A Resolução do CNJ estabeleceu requisitos específicos para proteger os interesses do menor ou incapaz durante a partilha dos bens.
Entre as principais exigências estão:
concordância entre os interessados;
participação obrigatória de advogado;
manifestação favorável do Ministério Público;
preservação dos direitos do menor ou incapaz.
Caso exista conflito entre os herdeiros ou risco de prejuízo ao incapaz, o procedimento poderá ser encaminhado ao Poder Judiciário.
COMO FUNCIONA A PARTILHA DOS BENS?
Uma das principais regras trazidas pela Resolução nº 571/2024 envolve a forma de divisão dos bens quando houver herdeiro incapaz.
Nesses casos, o menor ou incapaz deverá receber parte ideal em cada um dos bens deixados pelo falecido, evitando que apenas um bem específico fique integralmente em seu nome.
Na prática, isso significa que os herdeiros permanecem em condomínio sobre os bens herdados.
Por exemplo, se existirem três herdeiros e três imóveis, cada herdeiro poderá receber uma fração correspondente em todos os imóveis, em vez de cada imóvel ser destinado exclusivamente para uma pessoa.
O MINISTÉRIO PÚBLICO PARTICIPA DO PROCEDIMENTO?
Sim. A participação do Ministério Público é uma das principais garantias previstas pela norma.
O tabelião deverá encaminhar o procedimento para análise do órgão ministerial, que verificará se os direitos do menor ou incapaz estão sendo preservados adequadamente.
Se o Ministério Público entender que existe prejuízo, irregularidade ou qualquer situação incompatível com os interesses do incapaz, o inventário poderá ser direcionado para a via judicial.
O INVENTÁRIO EM CARTÓRIO É MAIS RÁPIDO?
Na maioria dos casos, sim.
O inventário extrajudicial normalmente possui tramitação mais simples do que o inventário judicial, especialmente quando existe consenso entre os herdeiros.
Além disso, a escritura pública produz efeitos legais e pode ser utilizada para transferência de imóveis, veículos, contas bancárias e outros bens deixados pelo falecido.
Mesmo assim, o tempo do procedimento dependerá da documentação, do pagamento de tributos, da análise do Ministério Público e da complexidade da herança.
EXISTEM SITUAÇÕES EM QUE O INVENTÁRIO AINDA PRECISA SER JUDICIAL?
Sim.
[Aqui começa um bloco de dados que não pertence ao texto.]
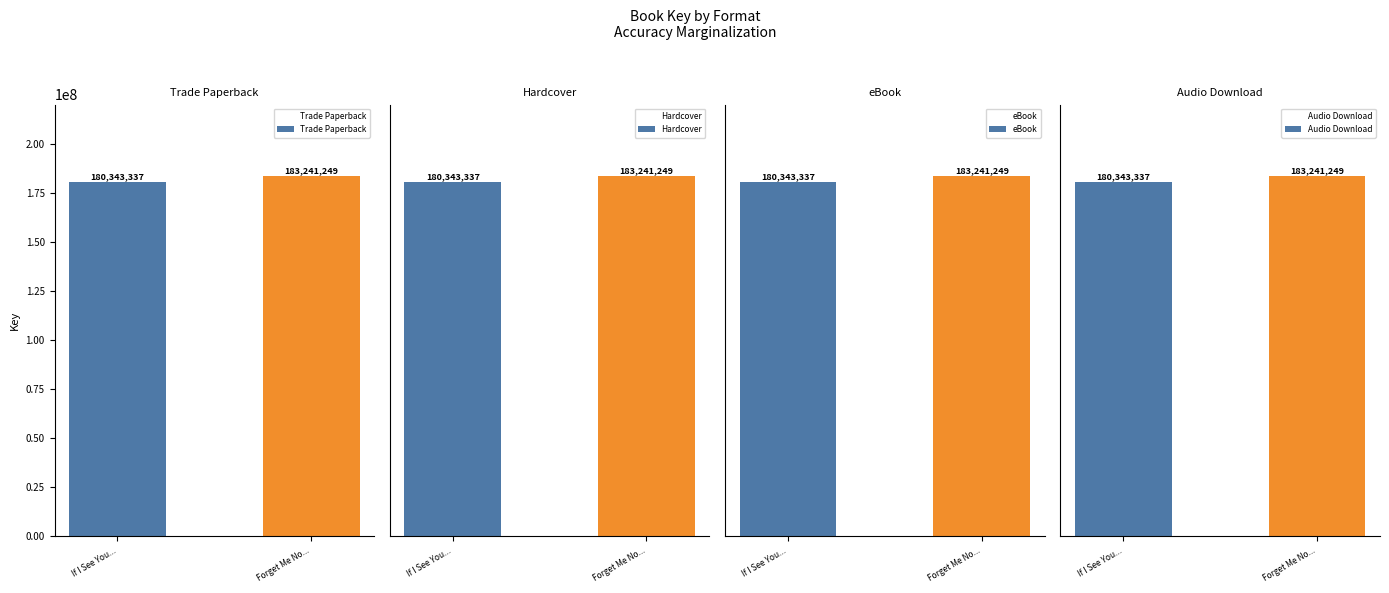

The Hardcover series shows 180343337 at If I See You.... True or false?

True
Existem casos em que o inventário judicial continuará sendo necessário.
Isso pode ocorrer, por exemplo, quando:
houver conflito entre os herdeiros;
existir discussão sobre a divisão dos bens;
forem identificadas irregularidades;
o Ministério Público discordar do procedimento extrajudicial;
houver necessidade de medidas judiciais específicas.
Além disso, determinadas situações envolvendo planejamento patrimonial e divisão diferenciada dos bens podem exigir análise judicial mais detalhada.
A MUDANÇA BUSCA DESAFOGAR O PODER JUDICIÁRIO
A autorização para realização de inventário em cartório mesmo com menores ou incapazes faz parte de um movimento de desjudicialização.
O objetivo é permitir que situações consensuais sejam resolvidas fora do Poder Judiciário, reduzindo burocracia e aumentando a rapidez dos procedimentos.
Com isso, processos que não possuem litígio podem ser solucionados diretamente nos cartórios, deixando ao Judiciário os casos mais complexos e conflituosos.
CONCLUSÃO
Atualmente, o inventário pode ser realizado em cartório mesmo quando houver filhos menores ou incapazes, desde que sejam observadas as exigências previstas pela Resolução nº 571/2024 do CNJ.
Apesar da possibilidade, o procedimento depende de consenso entre os interessados, participação obrigatória de advogado e manifestação favorável do Ministério Público.
Cada caso possui características próprias, razão pela qual a análise da documentação e da situação familiar é importante para verificar se o inventário poderá seguir pela via extrajudicial ou se será necessário processo judicial.